-- Start of Extract provided --

Jointly Improving Dialect Identification and ASR in Indian Languages using Multimodal Feature Fusion

Dialectal Audio Examples

Listen in your browser: 👉 Dialect Examples (with audio players)

Jointly Improving Dialect Identification and ASR in Indian Languages using Multimodal Feature Fusion

Official implementation of the paper:

Saurabh Kumar, Amartyaveer, Prasanta Kumar Ghosh
Jointly Improving Dialect Identification and ASR in Indian Languages using Multimodal Feature Fusion
Interspeech 2025

📌 Overview

Dialectal variation poses a major challenge to Automatic Speech Recognition (ASR) in Indian languages.
This work addresses it by jointly training ASR and Dialect Identification (DID) models using multimodal feature fusion.

We propose ASR-BN-ROB, a joint architecture that combines:

Bottleneck Encoder – captures acoustic and temporal cues.
RoBERTa Encoder – extracts lexical/semantic cues from ASR CTC embeddings.
Gating Mechanism – adaptively fuses speech and text features.
Feedback to ASR Encoder – improves ASR without prepending dialect tokens.

🚀 Key Contributions

Improved DID: 81.63% accuracy across 33 dialects
Better ASR: CER = 4.65%, WER = 17.73%
Breaks the ASR–DID trade-off: improves both tasks simultaneously
Robustness: maintains ASR performance even with incorrect DID predictions
Reproducibility: ESPnet-based code + pretrained models

📊 Dataset

We evaluate on the RESPIN Corpus (SPIRE Lab, IISc).

Languages: Bhojpuri, Bengali, Chhattisgarhi, Kannada, Magahi, Marathi, Maithili, Telugu
Dialects: 33 total
Training data: ~140–175 hrs read speech per language
Setup: Small train set is used for all languages in this work

🌍 Languages and Dialects in RESPIN

Language	Lang ID	Dialect ID	Dialect Name
Bengali	bn	D1	Western (Pashchim Medinipore)
Bengali	bn	D2	Northern/Varendri (Dakshin Dinajpur, Malda)
Bengali	bn	D3	Standard Colloquial (South 24 Parganas)
Bengali	bn	D4	Jharkhandi (Puruliya)
Bengali	bn	D5	Rajbangshi (Jalpaiguri)
Bhojpuri	bh	D1	Northern (East Champaran, Deoria)
Bhojpuri	bh	D2	Western (Varanasi)
Bhojpuri	bh	D3	Southern / Standard (Saran)
Chhattisgarhi	ch	D1	Central (Bilaspur)
Chhattisgarhi	ch	D2	Eastern (Raigarh)
Chhattisgarhi	ch	D3	Western/Budati/Khatahi (Kabeerdham)
Chhattisgarhi	ch	D4	Northern/Bhandar (Sarguja)
Hindi	hi	D1	Hindustani Malvi Khadi Boli (Muzaffarnagar)
Hindi	hi	D2	Kanauji Braj Bhasha (Etah)
Hindi	hi	D3	Awadhi Bundeli (Hamirpur)

-- End of Extract provided --

_What you need to do_
Resume the project page on joint dialect identification and speech recognition for Indian languages, starting right after its last table row.

-- Start of Given data --

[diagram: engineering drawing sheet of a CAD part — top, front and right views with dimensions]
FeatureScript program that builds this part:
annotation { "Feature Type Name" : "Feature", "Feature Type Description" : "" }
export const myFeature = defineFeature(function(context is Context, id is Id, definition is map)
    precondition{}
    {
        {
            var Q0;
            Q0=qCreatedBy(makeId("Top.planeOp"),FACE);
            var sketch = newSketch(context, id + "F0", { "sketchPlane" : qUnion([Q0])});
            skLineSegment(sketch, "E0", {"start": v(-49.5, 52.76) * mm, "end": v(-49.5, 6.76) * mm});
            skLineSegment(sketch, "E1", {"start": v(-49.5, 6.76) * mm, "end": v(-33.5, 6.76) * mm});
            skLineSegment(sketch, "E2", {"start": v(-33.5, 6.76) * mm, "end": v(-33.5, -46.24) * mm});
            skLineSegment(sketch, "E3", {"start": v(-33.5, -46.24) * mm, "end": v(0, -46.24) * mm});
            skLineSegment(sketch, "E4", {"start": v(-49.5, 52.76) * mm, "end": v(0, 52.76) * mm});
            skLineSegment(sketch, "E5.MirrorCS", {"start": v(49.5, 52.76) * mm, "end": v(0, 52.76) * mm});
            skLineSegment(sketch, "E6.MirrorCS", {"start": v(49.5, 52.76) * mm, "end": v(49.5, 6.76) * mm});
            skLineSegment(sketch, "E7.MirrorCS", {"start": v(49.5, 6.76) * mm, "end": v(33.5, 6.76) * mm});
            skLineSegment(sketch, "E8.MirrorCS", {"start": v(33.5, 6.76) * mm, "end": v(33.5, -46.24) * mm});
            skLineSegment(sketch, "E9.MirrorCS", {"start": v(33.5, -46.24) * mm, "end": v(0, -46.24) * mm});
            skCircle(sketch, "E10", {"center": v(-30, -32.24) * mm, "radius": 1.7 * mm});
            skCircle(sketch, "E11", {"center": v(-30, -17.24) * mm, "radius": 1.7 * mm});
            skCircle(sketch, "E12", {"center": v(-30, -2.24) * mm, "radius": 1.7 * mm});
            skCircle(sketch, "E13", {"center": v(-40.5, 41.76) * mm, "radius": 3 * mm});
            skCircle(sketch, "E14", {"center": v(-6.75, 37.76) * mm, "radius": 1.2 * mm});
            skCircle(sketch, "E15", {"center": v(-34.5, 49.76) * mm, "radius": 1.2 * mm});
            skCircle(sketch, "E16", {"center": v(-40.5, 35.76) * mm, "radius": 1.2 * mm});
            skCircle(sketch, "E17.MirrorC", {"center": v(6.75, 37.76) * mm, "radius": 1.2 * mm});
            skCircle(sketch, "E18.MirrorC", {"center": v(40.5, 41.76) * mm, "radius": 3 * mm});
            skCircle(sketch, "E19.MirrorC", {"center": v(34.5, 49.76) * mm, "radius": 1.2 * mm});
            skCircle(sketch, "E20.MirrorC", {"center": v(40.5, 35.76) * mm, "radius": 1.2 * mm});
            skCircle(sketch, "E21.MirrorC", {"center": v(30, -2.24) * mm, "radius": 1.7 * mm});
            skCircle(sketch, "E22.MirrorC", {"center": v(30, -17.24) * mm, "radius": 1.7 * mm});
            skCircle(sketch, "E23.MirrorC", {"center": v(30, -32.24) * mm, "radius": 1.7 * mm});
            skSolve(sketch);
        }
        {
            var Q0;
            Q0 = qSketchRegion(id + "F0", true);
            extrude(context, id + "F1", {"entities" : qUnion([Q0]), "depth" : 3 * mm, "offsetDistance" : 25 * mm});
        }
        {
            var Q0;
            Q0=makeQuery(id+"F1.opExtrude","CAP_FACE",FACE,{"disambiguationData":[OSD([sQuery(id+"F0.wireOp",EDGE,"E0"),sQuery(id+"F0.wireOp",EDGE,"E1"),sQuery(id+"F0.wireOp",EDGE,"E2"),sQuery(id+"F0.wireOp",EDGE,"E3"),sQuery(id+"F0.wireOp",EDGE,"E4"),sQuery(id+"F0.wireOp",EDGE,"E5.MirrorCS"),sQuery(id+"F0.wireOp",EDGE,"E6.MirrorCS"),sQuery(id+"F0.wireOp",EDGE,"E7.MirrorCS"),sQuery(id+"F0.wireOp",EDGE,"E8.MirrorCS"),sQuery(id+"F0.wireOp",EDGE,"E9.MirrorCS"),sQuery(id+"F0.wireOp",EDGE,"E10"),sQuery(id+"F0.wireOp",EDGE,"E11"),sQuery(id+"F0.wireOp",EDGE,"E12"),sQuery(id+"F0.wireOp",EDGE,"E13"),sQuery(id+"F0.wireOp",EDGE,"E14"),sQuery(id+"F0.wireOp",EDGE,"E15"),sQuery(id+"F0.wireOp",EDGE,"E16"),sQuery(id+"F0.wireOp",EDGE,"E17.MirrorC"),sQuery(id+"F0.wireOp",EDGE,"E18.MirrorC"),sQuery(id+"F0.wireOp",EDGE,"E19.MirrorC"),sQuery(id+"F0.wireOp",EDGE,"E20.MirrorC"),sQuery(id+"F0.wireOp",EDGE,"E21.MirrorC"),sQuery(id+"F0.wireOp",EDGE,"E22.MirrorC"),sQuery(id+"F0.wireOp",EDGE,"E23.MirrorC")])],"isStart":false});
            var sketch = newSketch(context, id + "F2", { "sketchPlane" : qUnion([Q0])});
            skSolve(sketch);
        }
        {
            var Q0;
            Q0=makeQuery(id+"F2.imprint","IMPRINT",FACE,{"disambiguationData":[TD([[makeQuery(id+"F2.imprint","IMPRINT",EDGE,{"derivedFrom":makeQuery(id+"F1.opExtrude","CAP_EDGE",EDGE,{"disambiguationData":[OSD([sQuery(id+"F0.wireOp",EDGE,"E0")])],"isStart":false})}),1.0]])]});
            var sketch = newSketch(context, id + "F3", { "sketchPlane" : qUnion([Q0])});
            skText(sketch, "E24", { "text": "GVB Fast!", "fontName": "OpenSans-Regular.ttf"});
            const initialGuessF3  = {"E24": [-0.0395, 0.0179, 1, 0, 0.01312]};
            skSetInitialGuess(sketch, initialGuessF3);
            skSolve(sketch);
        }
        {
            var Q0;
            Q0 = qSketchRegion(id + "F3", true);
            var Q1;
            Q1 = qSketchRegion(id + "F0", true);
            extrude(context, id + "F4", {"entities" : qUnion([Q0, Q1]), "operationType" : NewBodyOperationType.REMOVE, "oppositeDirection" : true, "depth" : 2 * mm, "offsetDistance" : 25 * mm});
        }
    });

-- End of Given data --
-- Start of Given data --

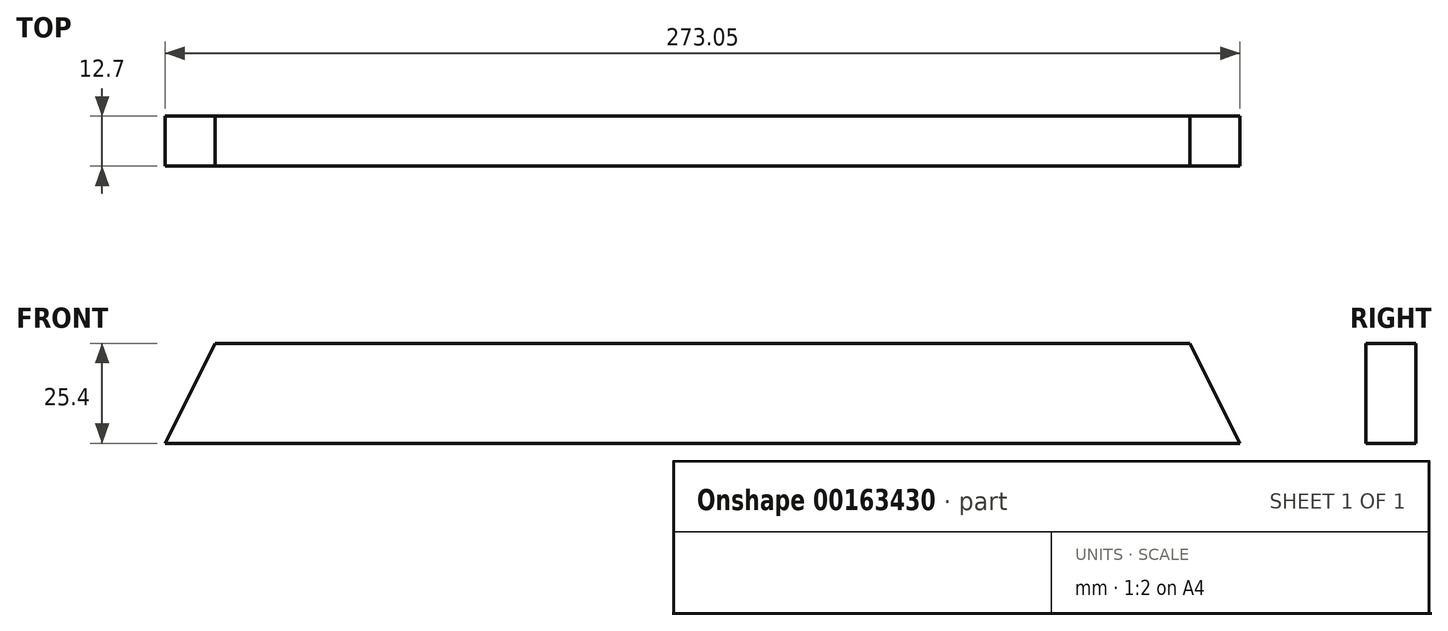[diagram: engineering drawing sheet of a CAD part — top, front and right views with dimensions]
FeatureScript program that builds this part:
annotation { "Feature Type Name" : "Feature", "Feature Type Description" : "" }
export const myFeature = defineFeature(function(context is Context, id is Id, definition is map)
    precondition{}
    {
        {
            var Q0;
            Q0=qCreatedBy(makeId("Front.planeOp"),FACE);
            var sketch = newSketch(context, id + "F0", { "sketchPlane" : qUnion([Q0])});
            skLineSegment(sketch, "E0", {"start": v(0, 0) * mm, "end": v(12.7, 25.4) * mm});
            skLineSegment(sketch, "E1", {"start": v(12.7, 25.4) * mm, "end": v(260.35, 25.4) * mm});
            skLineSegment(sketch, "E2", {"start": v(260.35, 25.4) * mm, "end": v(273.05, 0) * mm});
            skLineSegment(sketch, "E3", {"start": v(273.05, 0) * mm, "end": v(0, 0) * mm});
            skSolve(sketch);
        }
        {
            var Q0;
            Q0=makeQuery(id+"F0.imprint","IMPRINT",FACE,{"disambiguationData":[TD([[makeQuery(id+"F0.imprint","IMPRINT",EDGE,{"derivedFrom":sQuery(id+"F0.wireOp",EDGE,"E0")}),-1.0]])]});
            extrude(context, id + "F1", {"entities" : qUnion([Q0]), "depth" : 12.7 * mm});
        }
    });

-- End of Given data --

_Solved problem_
Hindi	hi	D4	Marwari Dhudhari (Nagaur)
Hindi	hi	D5	Garhwali (Tehri Garhwal)
Kannada	kn	D1	Central (Bellary)
Kannada	kn	D2	Coastal/Dakshin (Mangalore)
Kannada	kn	D3	Dharwad Kannada (Dharwad)
Kannada	kn	D4	Northeastern (Gulbarga)
Kannada	kn	D5	Mysore Kannada (Mysore)
Magahi	mg	D1	Central/Standard (Gaya, Patna)
Magahi	mg	D2	Southern (Lakhisarai)
Magahi	mg	D3	Western (Vaishali)
Magahi	mg	D4	Northeastern/Surjapuri (Kishanganj)
Maithili	mt	D1	Bajjika (Samastipur)
Maithili	mt	D2	Eastern / Thethi (Madhepura)
Maithili	mt	D3	Southern/Standard (Darbhanga)
Maithili	mt	D4	Angika (Bhagalpur)
Marathi	mr	D1	Southern Konkan (Sindhudurg)
Marathi	mr	D2	Northern Konkan (Nashik, Dhule)
Marathi	mr	D3	Standard Marathi (Pune)
Marathi	mr	D4	Varhadi (Nagpur)
Telugu	te	D1	Central/Coastal (Guntur, Krishna)
Telugu	te	D2	Southern (Chittoor, Anantapur)
Telugu	te	D3	Telangana (Karimnagar, Nalgonda)
Telugu	te	D4	Utterandhra (Srikakulam, Vizag)

🏗 Model Architecture

Speech features → SSL Conformer Encoder → Bottleneck Encoder
Text features → RoBERTa Encoder on CTC embeddings
Fusion → Gating mechanism + Attention Encoder
Loss → Hybrid CTC+Attention ASR loss + DID cross-entropy loss

📈 Results

Dialect Identification (Accuracy %):

System	Avg. Accuracy
ASR-DID-ROB (baseline)	80.74
ASR-BN-ROB (Proposed)	81.63

ASR Performance:

System	CER (%)	WER (%)
Base-ASR	4.81	18.38
ASR-DID-ROB	4.76	18.16
ASR-BN-ROB	4.65	17.73

📂 Repository Structure

respin_did_interspeech25/
│
├── espnet_mods/ # Modified + new ESPnet files (commit 6b5f5269a2a6d8902fe3697f88ca9c0ccde35353)
│ ├── nets/...
│ ├── bin/...
│ ├── task/...
│ ├── train/...
│ ├── requirements.txt # Python dependencies (pip freeze)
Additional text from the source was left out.